The pandemic highlighted the significance of health promotion and prevention in healthcare. Nurses are crucial in promoting healthy behaviors, educating patients about chronic disease prevention, lifestyle counseling and community outreach. After the pandemic, educating patients and communities about healthy practices and the best ways to prevent diseases and infections has become even more important.
The future of nursing post-pandemic is likely to be shaped by a range of factors, including a bigger emphasis on digital health, health promotion, prevention, resilience, mental health, a focus on inclusivity, and advances in nursing education. Nurses must continue to adapt to these changes and develop new skills and knowledge to provide high-quality care in the post-pandemic world.
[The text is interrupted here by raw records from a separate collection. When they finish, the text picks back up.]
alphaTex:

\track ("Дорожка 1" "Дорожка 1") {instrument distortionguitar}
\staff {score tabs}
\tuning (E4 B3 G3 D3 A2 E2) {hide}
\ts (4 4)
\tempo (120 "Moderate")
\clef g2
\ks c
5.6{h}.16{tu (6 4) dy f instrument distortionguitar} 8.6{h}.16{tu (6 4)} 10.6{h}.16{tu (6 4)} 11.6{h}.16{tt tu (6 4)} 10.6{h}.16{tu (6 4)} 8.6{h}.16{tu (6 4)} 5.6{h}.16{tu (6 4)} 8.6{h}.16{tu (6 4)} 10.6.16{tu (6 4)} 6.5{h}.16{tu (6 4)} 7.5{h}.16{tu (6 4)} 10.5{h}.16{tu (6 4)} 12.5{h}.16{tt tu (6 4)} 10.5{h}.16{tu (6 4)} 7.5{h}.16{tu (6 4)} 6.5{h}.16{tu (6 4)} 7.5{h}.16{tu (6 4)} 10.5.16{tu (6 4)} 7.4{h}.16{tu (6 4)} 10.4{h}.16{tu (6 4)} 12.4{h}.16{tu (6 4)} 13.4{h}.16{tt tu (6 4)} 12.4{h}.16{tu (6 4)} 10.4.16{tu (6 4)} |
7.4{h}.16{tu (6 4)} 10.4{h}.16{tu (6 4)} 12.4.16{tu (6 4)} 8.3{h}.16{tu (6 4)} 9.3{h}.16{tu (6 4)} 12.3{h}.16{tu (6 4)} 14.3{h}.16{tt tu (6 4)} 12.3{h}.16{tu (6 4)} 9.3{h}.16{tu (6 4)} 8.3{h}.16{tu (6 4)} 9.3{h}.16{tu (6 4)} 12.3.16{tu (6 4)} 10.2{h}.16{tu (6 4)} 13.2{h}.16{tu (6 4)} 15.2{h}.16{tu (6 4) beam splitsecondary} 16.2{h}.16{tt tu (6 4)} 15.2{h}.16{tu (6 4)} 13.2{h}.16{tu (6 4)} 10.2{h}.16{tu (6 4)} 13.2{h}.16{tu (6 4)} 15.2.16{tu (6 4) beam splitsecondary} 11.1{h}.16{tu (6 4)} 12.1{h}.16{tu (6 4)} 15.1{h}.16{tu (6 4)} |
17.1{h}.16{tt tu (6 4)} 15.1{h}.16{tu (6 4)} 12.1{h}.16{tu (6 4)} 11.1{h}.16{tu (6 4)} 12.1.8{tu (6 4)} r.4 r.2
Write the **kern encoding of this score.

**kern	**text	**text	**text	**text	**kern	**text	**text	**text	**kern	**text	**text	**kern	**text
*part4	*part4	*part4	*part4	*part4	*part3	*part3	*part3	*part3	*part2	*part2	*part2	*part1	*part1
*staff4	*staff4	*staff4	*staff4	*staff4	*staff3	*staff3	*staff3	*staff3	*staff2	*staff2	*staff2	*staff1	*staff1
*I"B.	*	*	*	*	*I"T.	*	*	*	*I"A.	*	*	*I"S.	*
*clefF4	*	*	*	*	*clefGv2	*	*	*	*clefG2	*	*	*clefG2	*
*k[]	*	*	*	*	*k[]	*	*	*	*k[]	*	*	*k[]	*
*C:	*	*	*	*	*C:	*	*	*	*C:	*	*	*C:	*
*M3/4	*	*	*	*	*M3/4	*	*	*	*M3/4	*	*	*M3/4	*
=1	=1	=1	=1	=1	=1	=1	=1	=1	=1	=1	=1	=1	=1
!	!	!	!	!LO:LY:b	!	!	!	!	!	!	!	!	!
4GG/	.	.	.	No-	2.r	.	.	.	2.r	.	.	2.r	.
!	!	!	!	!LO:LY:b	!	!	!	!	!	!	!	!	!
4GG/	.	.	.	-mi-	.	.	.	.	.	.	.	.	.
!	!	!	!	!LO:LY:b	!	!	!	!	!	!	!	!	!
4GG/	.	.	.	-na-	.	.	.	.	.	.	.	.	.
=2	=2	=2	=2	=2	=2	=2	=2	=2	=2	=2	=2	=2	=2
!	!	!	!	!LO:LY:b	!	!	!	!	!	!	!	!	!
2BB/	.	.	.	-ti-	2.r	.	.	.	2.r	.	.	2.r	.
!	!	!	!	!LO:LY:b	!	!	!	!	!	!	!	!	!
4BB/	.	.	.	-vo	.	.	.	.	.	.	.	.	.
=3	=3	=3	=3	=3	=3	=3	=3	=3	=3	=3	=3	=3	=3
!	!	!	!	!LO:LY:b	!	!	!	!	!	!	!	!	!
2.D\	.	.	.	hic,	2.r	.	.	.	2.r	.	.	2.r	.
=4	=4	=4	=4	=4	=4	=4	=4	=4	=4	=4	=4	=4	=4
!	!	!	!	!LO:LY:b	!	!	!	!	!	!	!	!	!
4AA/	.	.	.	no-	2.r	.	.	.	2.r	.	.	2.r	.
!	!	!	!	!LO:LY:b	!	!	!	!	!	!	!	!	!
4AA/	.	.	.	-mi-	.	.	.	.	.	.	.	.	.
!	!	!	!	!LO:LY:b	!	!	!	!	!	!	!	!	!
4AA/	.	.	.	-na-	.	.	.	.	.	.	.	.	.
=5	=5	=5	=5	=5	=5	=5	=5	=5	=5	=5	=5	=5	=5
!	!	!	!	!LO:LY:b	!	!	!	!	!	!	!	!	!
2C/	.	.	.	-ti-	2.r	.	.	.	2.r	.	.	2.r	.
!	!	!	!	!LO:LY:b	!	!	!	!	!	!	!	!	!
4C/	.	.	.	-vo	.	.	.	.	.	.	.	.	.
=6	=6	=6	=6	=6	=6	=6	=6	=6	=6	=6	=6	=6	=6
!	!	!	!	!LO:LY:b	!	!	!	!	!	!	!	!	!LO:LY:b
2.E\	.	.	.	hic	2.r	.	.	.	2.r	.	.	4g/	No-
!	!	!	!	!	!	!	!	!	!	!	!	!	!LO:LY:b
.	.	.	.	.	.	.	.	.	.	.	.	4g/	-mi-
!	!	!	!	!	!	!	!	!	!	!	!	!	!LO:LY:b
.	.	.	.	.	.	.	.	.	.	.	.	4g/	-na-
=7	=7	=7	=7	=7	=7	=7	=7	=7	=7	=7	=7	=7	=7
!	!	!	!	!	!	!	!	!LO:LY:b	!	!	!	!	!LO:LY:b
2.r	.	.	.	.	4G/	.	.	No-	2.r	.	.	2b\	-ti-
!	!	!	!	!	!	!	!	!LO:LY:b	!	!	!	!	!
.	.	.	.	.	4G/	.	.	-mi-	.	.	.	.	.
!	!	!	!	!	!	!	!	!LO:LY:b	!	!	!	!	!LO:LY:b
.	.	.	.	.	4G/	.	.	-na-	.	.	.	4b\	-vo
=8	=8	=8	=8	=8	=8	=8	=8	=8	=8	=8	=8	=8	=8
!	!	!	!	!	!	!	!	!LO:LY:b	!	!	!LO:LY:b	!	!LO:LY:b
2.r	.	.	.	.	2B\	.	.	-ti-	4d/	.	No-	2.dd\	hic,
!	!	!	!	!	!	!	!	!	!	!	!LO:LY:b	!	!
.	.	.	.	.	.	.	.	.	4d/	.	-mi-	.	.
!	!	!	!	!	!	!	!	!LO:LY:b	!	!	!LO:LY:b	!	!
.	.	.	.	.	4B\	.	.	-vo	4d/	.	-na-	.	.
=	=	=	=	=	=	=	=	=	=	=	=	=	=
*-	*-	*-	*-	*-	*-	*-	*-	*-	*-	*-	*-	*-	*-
The COVID-19 pandemic had an overwhelming impact on healthcare services across the world. It brought about significant changes in nursing processes, the use of PPE, technology, nursing education and training. All of these changes had an impact on nursing and healthcare services post-pandemic.
The pandemic highlighted the roles of nurses in healthcare as frontline workers responsible for patient care and keeping communities safe. Nurses showed remarkable resilience and adaptability as the world grappled with an unknown scenario and unprecedented challenges in care delivery.
Moving forward, it is crucial to recognize the importance of nurses in the healthcare industry and to provide support for them. The lessons learned from the pandemic can help strengthen nursing practice through education and training. With the right support, investment and resources, nurses will remain at the forefront of healthcare and shape the industry’s future.